|
O HEILIG HART
O Heilig Hart der wereld, klein, vergeten
en hevig Hart, – hoe zoet is ’t, neergezeten
te zijn bij U, – U, zon en bron, nabij.
Uit U ontloken
al vormen, al veelvoudigheid van ’t onveelvoudig Zijn.

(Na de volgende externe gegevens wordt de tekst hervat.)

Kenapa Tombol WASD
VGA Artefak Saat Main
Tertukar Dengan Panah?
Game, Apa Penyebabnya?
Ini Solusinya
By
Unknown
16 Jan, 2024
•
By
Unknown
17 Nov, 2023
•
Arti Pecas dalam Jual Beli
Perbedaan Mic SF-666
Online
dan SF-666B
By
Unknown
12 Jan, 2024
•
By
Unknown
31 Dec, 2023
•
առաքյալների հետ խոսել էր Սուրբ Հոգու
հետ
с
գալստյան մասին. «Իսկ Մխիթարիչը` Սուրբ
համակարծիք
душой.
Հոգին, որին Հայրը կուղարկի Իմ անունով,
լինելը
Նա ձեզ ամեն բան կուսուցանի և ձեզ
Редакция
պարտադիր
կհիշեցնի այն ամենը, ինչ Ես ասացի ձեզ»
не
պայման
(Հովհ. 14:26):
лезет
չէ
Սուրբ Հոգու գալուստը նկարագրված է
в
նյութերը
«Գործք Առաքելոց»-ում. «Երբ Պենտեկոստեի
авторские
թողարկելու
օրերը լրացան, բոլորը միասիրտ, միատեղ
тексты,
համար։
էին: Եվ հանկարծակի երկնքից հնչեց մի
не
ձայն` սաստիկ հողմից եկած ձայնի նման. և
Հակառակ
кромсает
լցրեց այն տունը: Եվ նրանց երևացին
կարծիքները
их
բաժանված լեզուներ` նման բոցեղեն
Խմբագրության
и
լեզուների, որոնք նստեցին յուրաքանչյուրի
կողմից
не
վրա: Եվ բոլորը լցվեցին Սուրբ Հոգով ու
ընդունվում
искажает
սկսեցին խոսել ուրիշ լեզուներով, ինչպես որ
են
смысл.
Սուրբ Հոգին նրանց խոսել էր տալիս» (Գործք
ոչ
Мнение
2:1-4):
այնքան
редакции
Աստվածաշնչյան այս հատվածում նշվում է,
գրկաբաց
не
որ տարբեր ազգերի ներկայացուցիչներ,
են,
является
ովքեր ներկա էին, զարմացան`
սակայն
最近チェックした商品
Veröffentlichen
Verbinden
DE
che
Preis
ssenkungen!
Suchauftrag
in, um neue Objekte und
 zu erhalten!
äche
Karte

Vergeten hart, warm hart, –
hoe wordt uw arme warme zij
– te schoon, te schoon – doorstoken.
Uw schaamle beeltnis hier bezeert
mij met een vreemde, onbenaambre pijn.
Dat dit misschapene het helder zijn
der aarde niet onteert, –
en uwe eenzaamheid,
o Heilig Hart, niet deert.
o Gij –
Gij volgt in diepe rust, bedwonge’ in aller dingen gang,
uw onaanrandbaar plan en kent geen dwang.
U doet niets pijn,
niets toornen – hoon noch val,
noch uw vergeefs verbloeden.
Warm hart, dat wacht, en ’t al
– het boze en goede –
in eendre rust omvangt
en blijft behoeden.
Alles is wórdende, en ’t worden wordt Uw Zijn,
’t keert tot U weer, doch moet, ach! moet
U trouw en ontrouw en
U dwaas misvormend zijn.
o Gij,
o godlijkheid,
Die alles voortbracht, ook uw eenzaamheid.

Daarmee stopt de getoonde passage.